WIthout seeing exactly what you pasted, we can't tell which part caused the problem.
Elaine
On Oct 5, 2022, at 9:09 AM, Dennis Poh pohdennis90@gmail.com wrote:
Hi Elaine,
Thanks, I was trying to predict a multimer or the overall structure of many subunit chains using individual sequences, each separated with a comma in colab. But it seems that there was some error and no pdb file was generated; the error message is as follows:
ERROR:colabfold.batch:Could not generate input features af1848: Invalid character in the sequence: Traceback (most recent call last): File "/usr/local/lib/python3.7/dist-packages/colabfold/batch.py", line 1357, in run model_type, File "<ipython-input-1-d6881d38b934>", line 122, in generate_input_feature_wrapper (input_features, domain_names) = batch.generate_input_feature_orig(*args, **kw) File "/usr/local/lib/python3.7/dist-packages/colabfold/batch.py", line 1018, in generate_input_feature sequence, input_msa, template_features[sequence_index] File "/usr/local/lib/python3.7/dist-packages/colabfold/batch.py", line 869, in build_monomer_feature sequence=sequence, description="none", num_res=len(sequence) File "/usr/local/lib/python3.7/dist-packages/alphafold/data/pipeline.py", line 43, in make_sequence_features map_unknown_to_x=True) File "/usr/local/lib/python3.7/dist-packages/alphafold/common/residue_constants.py", line 580, in sequence_to_onehot raise ValueError(f'Invalid character in the sequence: {aa_type}') ValueError: Invalid character in the sequence: INFO:colabfold.batch:Done Downloading structure predictions to directory Downloads/ChimeraX/AlphaFold cp: cannot stat '*_relaxed_rank_1_model_*.pdb': No such file or directory cp: cannot stat '*_unrelaxed_rank_1_model_*_scores.json': No such file or directory
-Dennis
On Wed, 5 Oct 2022 at 23:36, Elaine Meng meng@cgl.ucsf.edu wrote: Hi Dennis, Your sequence input is wrong - it should contain only the sequences pasted as plain text, with only a comma between them (NOT the ">description" line because it is not supposed to be in fasta format). How to input sequence(s) is explained in the AlphaFold help page.

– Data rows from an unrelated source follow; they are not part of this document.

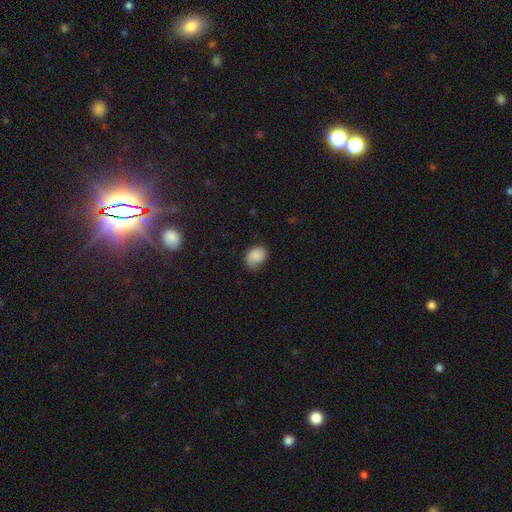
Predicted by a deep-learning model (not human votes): Smooth or featured?
  - smooth: 82% *
  - featured or disk: 10%
  - star or artifact: 8%
How rounded?
  - in between: 64% *
  - round: 35%
  - cigar-shaped: 1%
Merging?
  - none: 51% *
  - minor disturbance: 35%
  - major disturbance: 12%
  - merger: 2%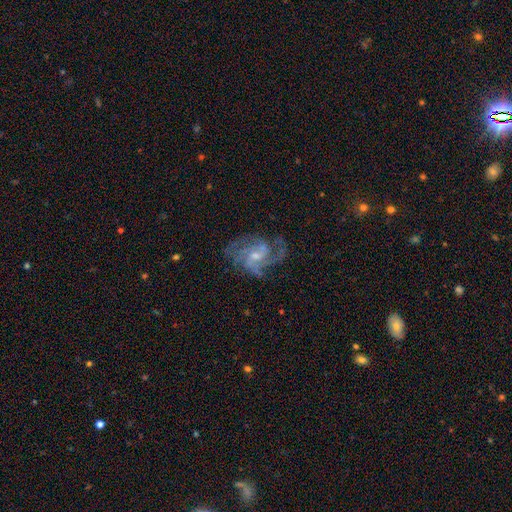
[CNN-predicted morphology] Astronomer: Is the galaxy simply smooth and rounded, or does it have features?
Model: featured or disk — 86%.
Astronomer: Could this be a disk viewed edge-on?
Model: no — 98%.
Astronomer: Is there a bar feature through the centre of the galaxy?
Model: weak — 48% (runner-up: no, 42%).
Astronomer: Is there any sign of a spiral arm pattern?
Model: yes — 96%.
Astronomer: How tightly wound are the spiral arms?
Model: medium — 50% (runner-up: tight, 35%).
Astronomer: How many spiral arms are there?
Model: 3 — 34% (runner-up: 2, 19%).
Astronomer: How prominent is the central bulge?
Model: small — 57% (runner-up: moderate, 36%).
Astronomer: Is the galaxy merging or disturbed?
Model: none — 69%.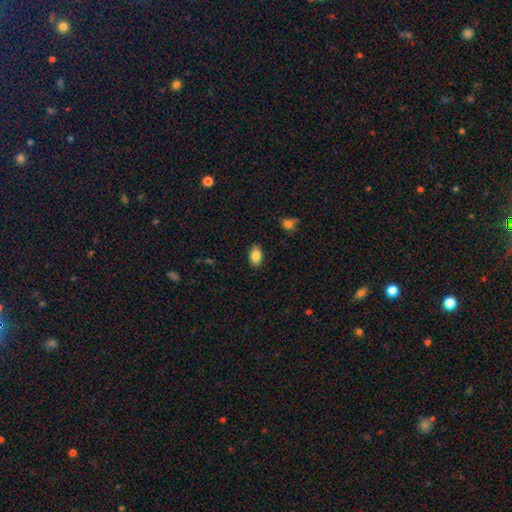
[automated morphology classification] Smooth or featured?
  - smooth: 86% *
  - star or artifact: 8%
  - featured or disk: 7%
How rounded?
  - in between: 90% *
  - round: 8%
  - cigar-shaped: 2%
Merging?
  - none: 87% *
  - minor disturbance: 9%
  - major disturbance: 2%
  - merger: 1%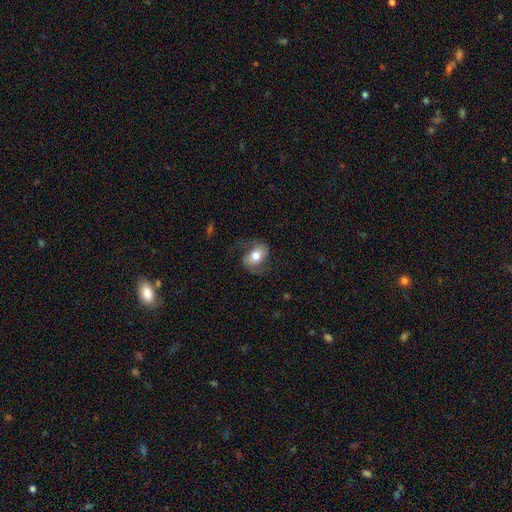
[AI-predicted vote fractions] A smooth galaxy with no disk features (50%).

Vote fractions:
- Smooth or featured? smooth: 50% / featured or disk: 43% / star or artifact: 7%
- Merging? none: 65% / minor disturbance: 20% / major disturbance: 15% / merger: 1%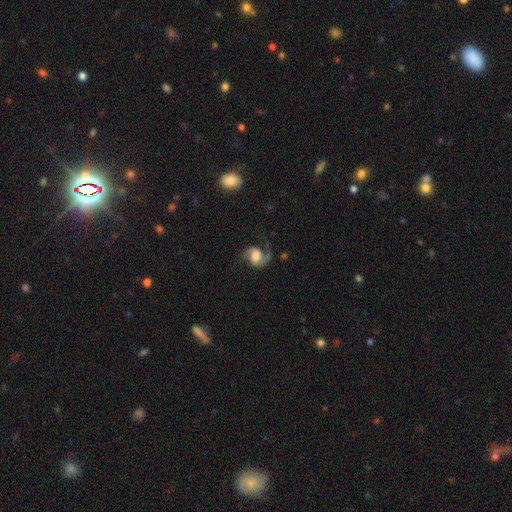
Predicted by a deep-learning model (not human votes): featured or disk 80%, smooth 13%, star or artifact 7%. Down the decision tree: edge-on disk — no (98%); bar — no (48%); spiral arms — yes (96%); spiral arm count — 2 (82%); spiral winding — loose (46%); bulge size — large (38%); merging — none (63%).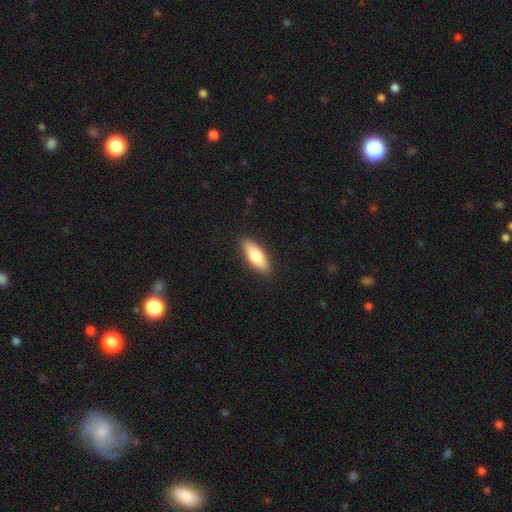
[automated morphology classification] Smooth or featured? smooth (74%)
How rounded? in between (69%)
Merging? none (89%)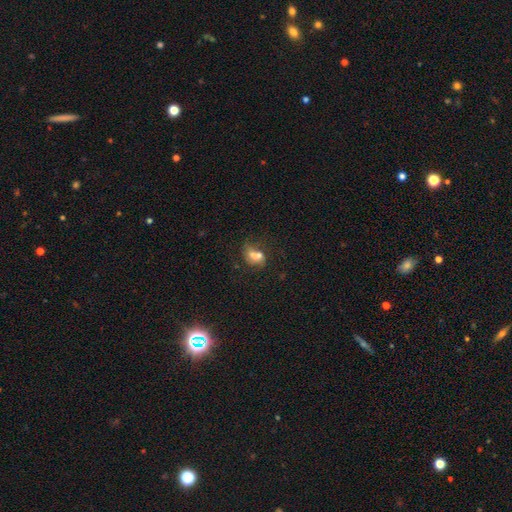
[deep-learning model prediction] smooth-or-featured: smooth: 59% | featured or disk: 25% | star or artifact: 16%
  how-rounded: in between: 65% | round: 32% | cigar-shaped: 3%
  merging: merger: 36% | none: 31% | minor disturbance: 17% | major disturbance: 15%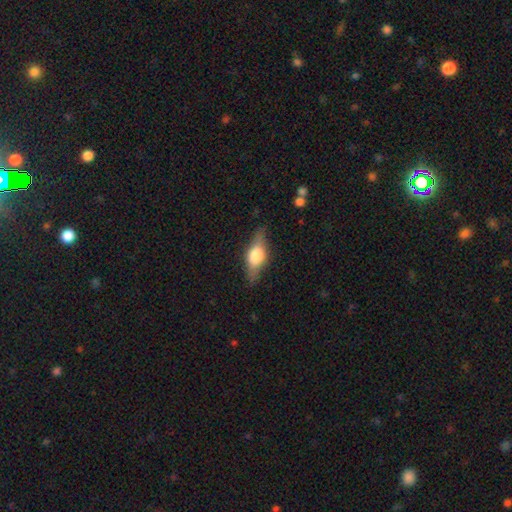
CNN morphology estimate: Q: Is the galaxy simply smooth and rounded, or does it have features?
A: featured or disk — 49%.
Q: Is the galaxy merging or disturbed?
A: none — 79%.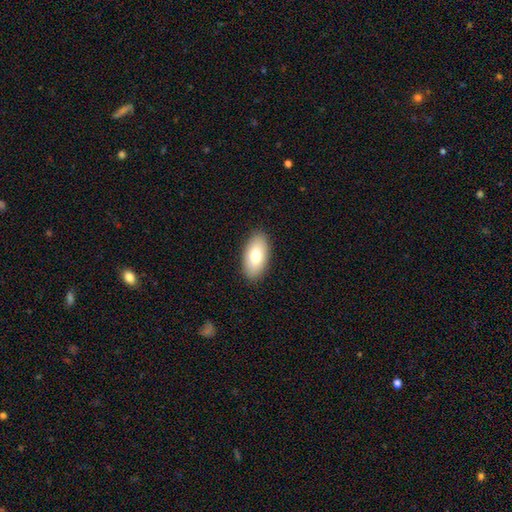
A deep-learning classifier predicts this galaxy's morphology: Q: Smooth or featured?
A: smooth (74%); runner-up: featured or disk (19%)
Q: How rounded?
A: in between (93%); runner-up: round (4%)
Q: Merging?
A: none (89%); runner-up: minor disturbance (8%)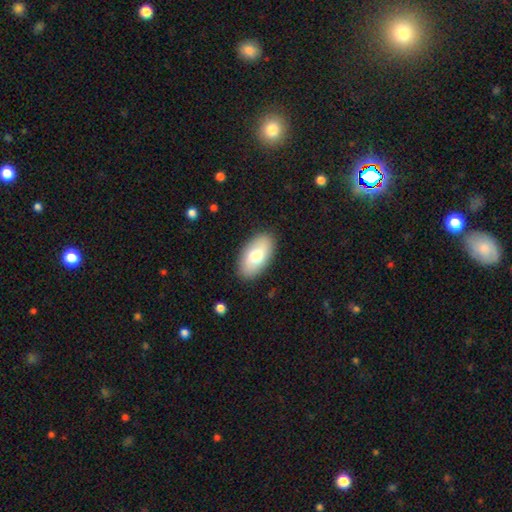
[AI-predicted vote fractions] This appears to be a smooth galaxy with no disk features (69%) that is in between round and cigar-shaped (94%). Merging: none (87%).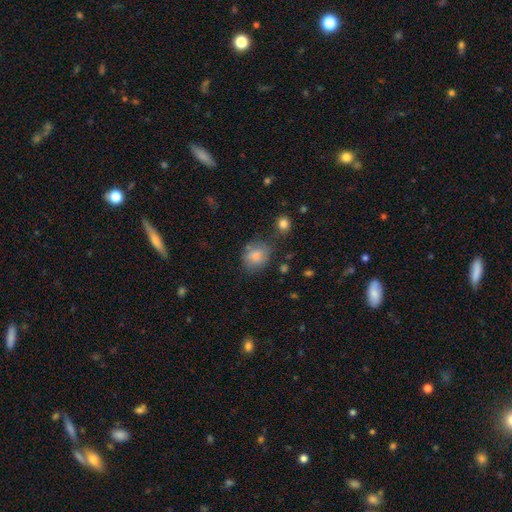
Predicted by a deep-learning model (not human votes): The model was most divided on "how rounded": round: 64%, in between: 35%, cigar-shaped: 1%. More confident: smooth or featured — smooth (80%); merging — none (67%).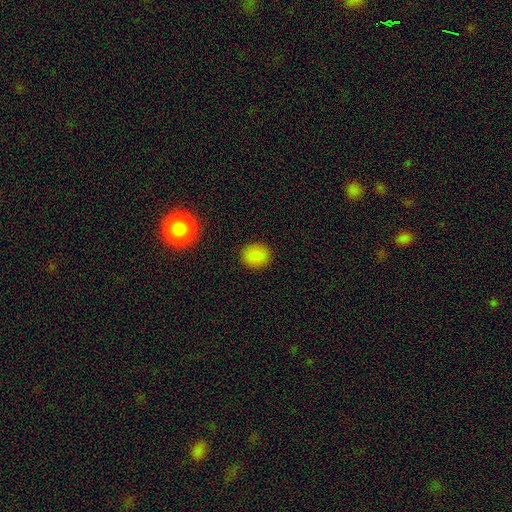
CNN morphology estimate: A smooth galaxy with no disk features (85%) that is round (71%). Merging: none (89%).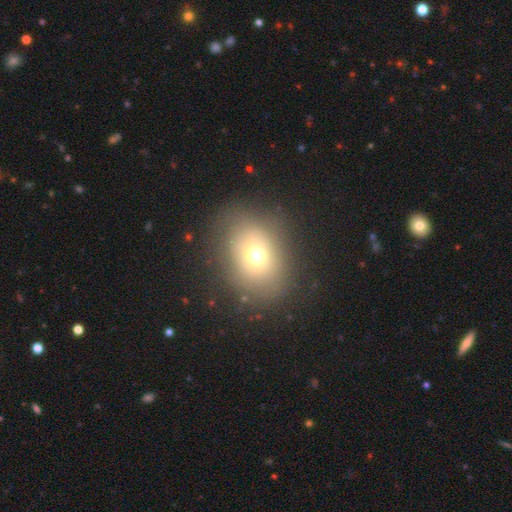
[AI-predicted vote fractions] This appears to be a smooth galaxy with no disk features (67%) that is in between round and cigar-shaped (52%). Merging: none (76%).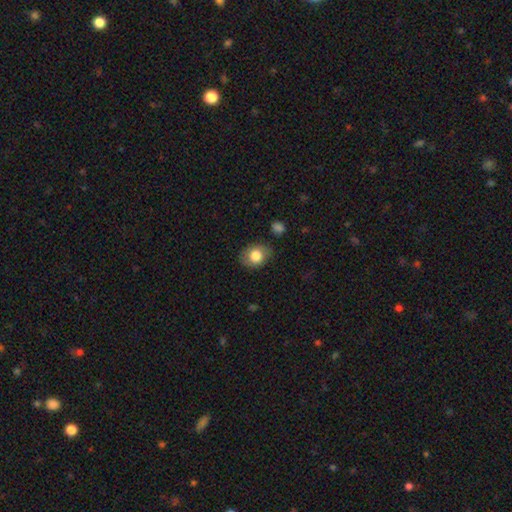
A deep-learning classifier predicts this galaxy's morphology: smooth 81%, featured or disk 12%, star or artifact 8%. Down the decision tree: how rounded — in between (52%); merging — none (79%).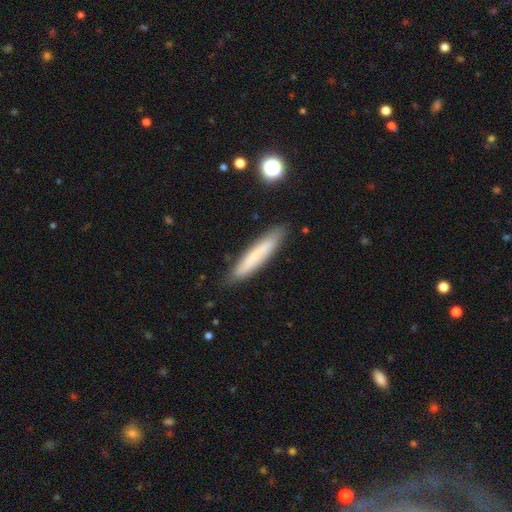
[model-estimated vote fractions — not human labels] This appears to be a smooth galaxy with no disk features (70%) that is cigar-shaped (90%). Merging: none (85%).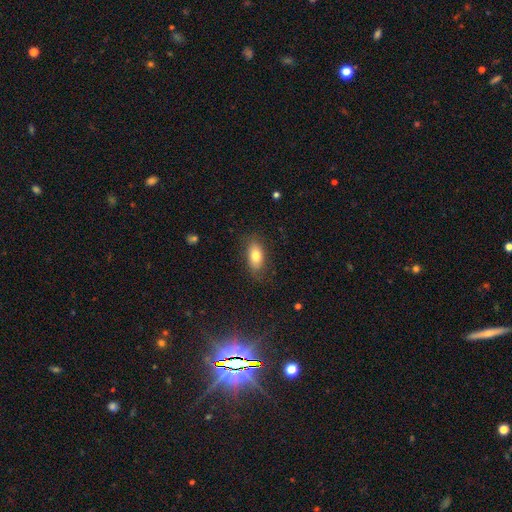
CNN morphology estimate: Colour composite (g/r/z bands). It shows a smooth galaxy with no disk features (79%) that is in between round and cigar-shaped (88%). Merging: none (79%).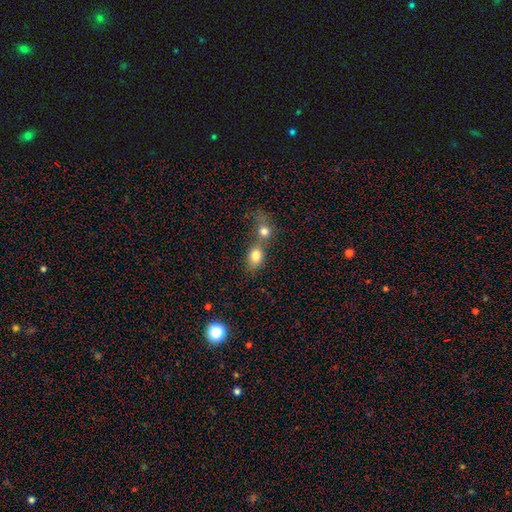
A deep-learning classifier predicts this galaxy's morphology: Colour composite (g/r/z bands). It shows a smooth galaxy with no disk features (78%) that is in between round and cigar-shaped (56%). Merging: merger (59%).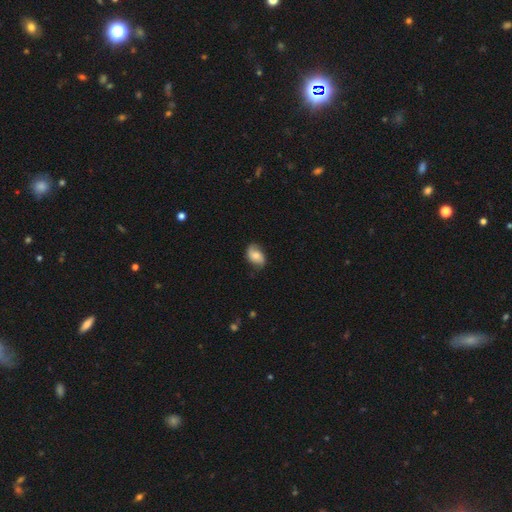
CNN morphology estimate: type=smooth (57%); roundness=in between (85%); merging=none (72%).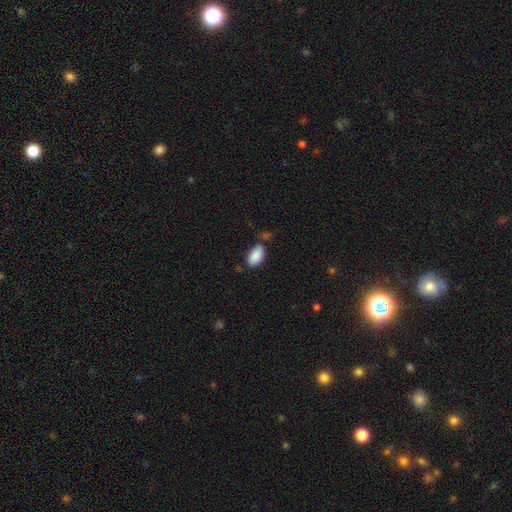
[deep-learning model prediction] Overall: smooth (90%). How rounded: in between (95%). Merging: none (74%).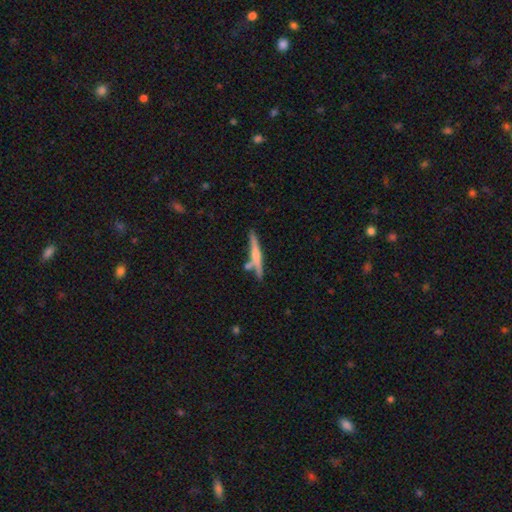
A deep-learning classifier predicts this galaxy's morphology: Overall: featured or disk (57%; smooth 37%). Edge-on disk: yes (96%). Edge-on bulge: rounded (69%). Merging: none (69%).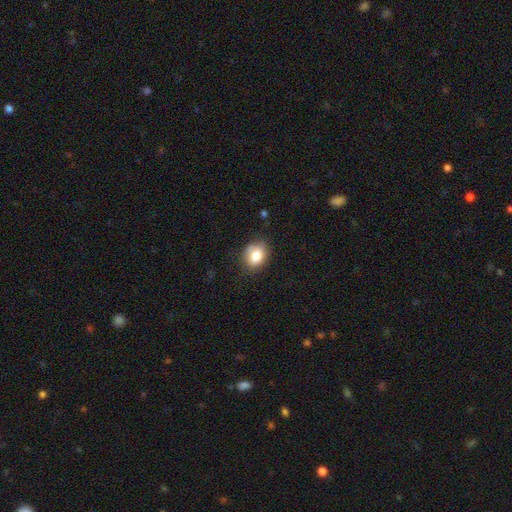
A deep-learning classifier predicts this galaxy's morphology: smooth 80%, featured or disk 10%, star or artifact 10%. Down the decision tree: how rounded — in between (52%); merging — none (71%).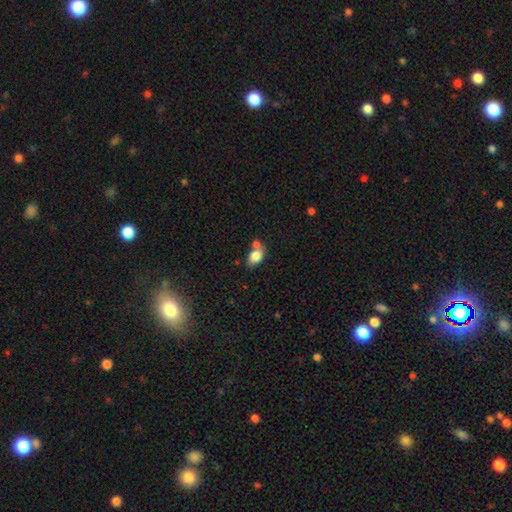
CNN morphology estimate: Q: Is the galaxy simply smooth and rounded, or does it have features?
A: smooth — 81%.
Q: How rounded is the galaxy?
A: in between — 84%.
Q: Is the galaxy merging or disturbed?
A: none — 51%.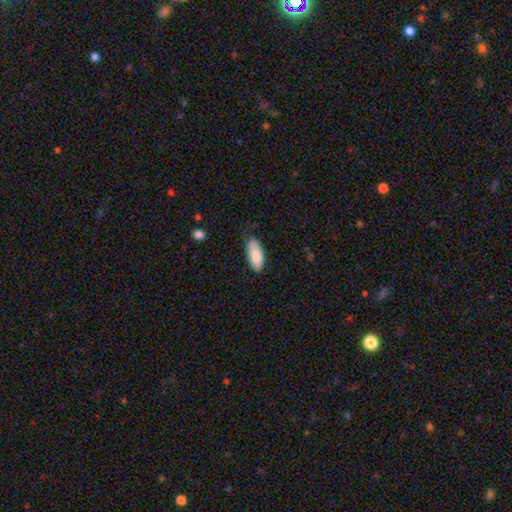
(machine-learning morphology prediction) Smooth or featured? Predicted: smooth (p=0.87). How rounded? Predicted: in between (p=0.83). Merging? Predicted: none (p=0.74).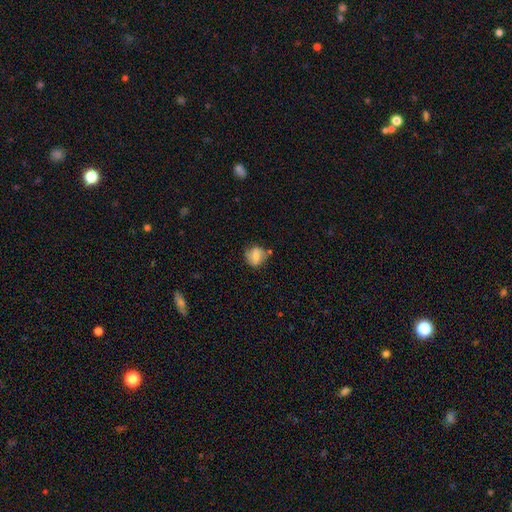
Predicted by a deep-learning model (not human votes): A smooth galaxy with no disk features (69%) that is round (73%).

Vote fractions:
- Smooth or featured? smooth: 69% / featured or disk: 22% / star or artifact: 9%
- How rounded? round: 73% / in between: 25% / cigar-shaped: 1%
- Merging? none: 62% / minor disturbance: 24% / merger: 7% / major disturbance: 7%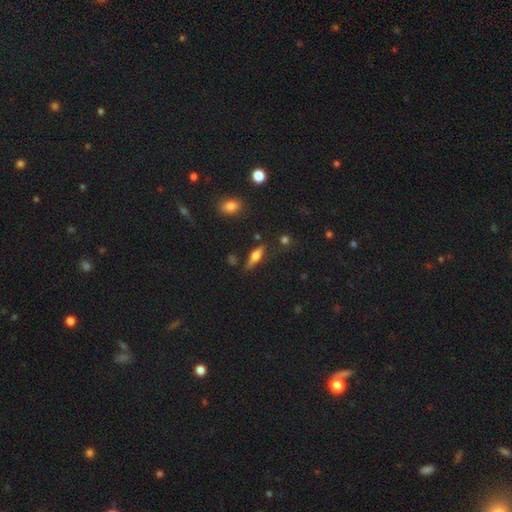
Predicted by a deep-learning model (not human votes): A smooth galaxy with no disk features (46%).

Vote fractions:
- Smooth or featured? smooth: 46% / featured or disk: 45% / star or artifact: 9%
- Merging? none: 74% / minor disturbance: 16% / major disturbance: 5% / merger: 4%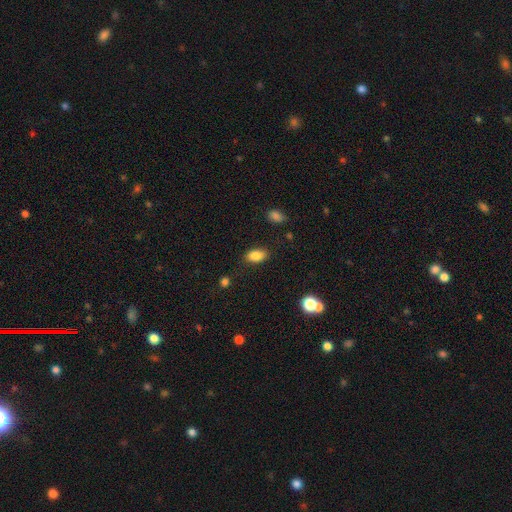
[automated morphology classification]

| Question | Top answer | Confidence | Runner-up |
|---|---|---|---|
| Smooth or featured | smooth | 85% | star or artifact (9%) |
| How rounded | in between | 89% | round (9%) |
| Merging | none | 84% | minor disturbance (11%) |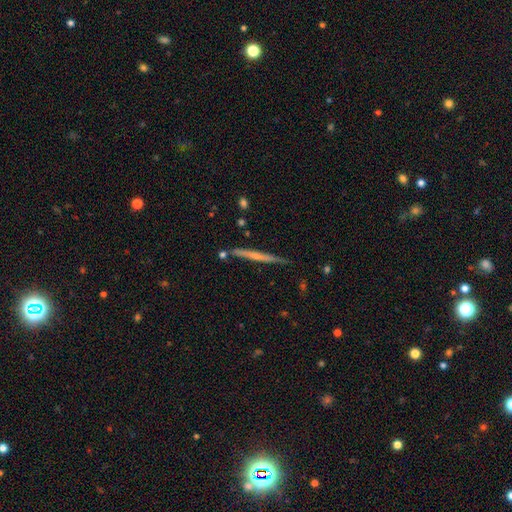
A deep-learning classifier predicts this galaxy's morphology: This appears to be a featured or disk galaxy (61%) viewed edge-on (97%) with no central bulge (51%). Merging: none (85%).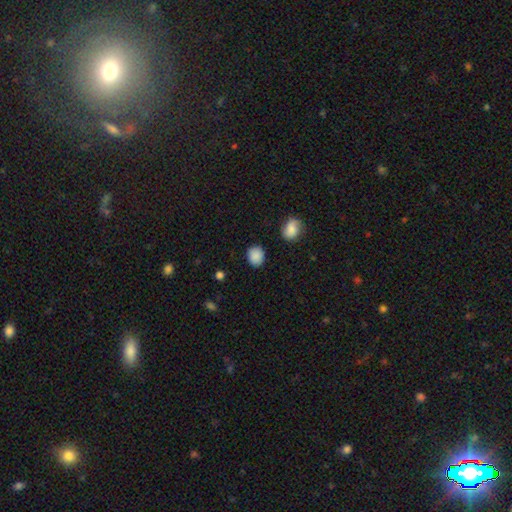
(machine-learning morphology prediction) Smooth or featured? Predicted: smooth (p=0.88). How rounded? Predicted: round (p=0.68). Merging? Predicted: none (p=0.85).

https://rbvi.ucsf.edu/chimerax/docs/user/tools/alphafold.html#predict
"For predicting a complex (multimer), the sequences of all chains in the complex must be given. The same sequence must be given multiple times if it occurs in multiple copies in the complex. The sequences can be specified either collectively as a model number chosen from the menu of currently open models (e.g. when that model contains multiple chains), or individually within a comma-separated list of UniProt identifiers or pasted-in amino acid sequences."
E.g. something like
ACCCC,ALLPAAAA
I hope this helps, Elaine
Elaine C. Meng, Ph.D. UCSF Chimera(X) team Department of Pharmaceutical Chemistry University of California, San Francisco
On Oct 5, 2022, at 4:12 AM, Dennis Poh via ChimeraX-users chimerax-users@cgl.ucsf.edu wrote:
Sorry, I couldn't generate the pdb from chimera colab - is there anything that i may have missed?
-Dennis
On Wed, 5 Oct 2022 at 17:11, Dennis Poh pohdennis90@gmail.com wrote: Hi
I encounter a problem in multimer prediction with the sequences I use as input. It's always indicating: "Missing or invalid "sequences" argument: Sequences argument" and " is not a chain specifier, alignment id, UniProt id, or sequence characters"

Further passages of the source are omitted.